De plus, pour la BAD, la mise en place d’un fonds de 1,5 milliard de dollars pour booster la production agricole durant les deux prochaines années n’est qu’une première étape de son objectif visant à assurer une meilleure sécurité alimentaire du continent. «Une phase de montée en puissance de cinq ans suivra la mise en place de la Facilité africaine de production alimentaire d’urgence, qui durera deux ans. Elle s’appuiera sur les acquis précédents et renforcera l’autosuffisance en blé, maïs, et autres cultures de base, tout en élargissant l’accès aux engrais agricoles», souligne la BAD, ajoutant que «la phase quinquennale permettra de fournir des semences et des intrants à 40 millions d’agriculteurs».

Pour le président de la BAD, «l’aide ne peut pas nourrir l’Afrique. L’Afrique n’a pas besoin de demander l’aumône. L’Afrique a besoin de semences agricoles et de moissonneuses mécaniques pour récolter les denrées alimentaires produites en abondance localement.

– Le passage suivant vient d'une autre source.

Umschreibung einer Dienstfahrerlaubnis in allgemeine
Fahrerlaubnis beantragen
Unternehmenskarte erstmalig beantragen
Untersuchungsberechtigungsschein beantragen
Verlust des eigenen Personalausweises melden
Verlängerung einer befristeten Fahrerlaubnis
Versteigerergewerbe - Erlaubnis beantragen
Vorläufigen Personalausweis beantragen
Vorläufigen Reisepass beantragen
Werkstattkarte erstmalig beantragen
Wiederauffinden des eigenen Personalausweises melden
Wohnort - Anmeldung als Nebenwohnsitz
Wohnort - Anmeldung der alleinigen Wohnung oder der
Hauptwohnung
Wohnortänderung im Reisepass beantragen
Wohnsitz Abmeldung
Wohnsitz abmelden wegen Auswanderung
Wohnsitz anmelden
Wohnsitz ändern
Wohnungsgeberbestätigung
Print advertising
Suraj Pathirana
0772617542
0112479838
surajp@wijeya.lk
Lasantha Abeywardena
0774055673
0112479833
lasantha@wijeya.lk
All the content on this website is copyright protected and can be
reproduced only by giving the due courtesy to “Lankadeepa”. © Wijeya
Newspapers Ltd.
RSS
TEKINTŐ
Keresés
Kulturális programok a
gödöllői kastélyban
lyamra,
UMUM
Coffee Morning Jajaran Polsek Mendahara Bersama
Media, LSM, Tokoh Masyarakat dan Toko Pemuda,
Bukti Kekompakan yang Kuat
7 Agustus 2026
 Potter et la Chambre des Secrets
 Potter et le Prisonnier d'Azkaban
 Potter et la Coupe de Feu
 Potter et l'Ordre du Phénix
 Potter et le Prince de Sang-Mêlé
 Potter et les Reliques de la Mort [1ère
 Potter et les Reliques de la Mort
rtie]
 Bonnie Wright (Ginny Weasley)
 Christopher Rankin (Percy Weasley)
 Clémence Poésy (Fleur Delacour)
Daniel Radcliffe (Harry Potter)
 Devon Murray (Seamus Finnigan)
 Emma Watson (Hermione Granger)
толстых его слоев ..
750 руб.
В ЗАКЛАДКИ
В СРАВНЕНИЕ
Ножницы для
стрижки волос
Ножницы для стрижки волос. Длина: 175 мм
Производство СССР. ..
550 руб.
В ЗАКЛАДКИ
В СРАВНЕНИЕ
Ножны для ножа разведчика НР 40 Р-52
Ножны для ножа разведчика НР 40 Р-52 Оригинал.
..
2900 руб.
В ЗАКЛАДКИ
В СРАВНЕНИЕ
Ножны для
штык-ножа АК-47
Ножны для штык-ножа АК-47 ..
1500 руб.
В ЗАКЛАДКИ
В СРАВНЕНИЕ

L’Afrique se nourrira par elle-même avec fierté, car il n’y a aucune dignité à mendier de la nourriture.»

En effet, l’Afrique dispose de tous les atouts pour devenir le grenier du monde. Ces vastes terres agricoles non exploitées estimées à plus de 60 millions d’hectares et ses réseaux hydriques denses avec 17 grands fleuves et 160 lacs confèrent au continent africain un fort potentiel agricole. Malheureusement, la faible exploitation de ce potentiel fait que plus de 80% des produits alimentaires de base consommés en Afrique sont importés pour une facture de plus de 60 milliards de dollars, selon les données de la Cnuced en 2020.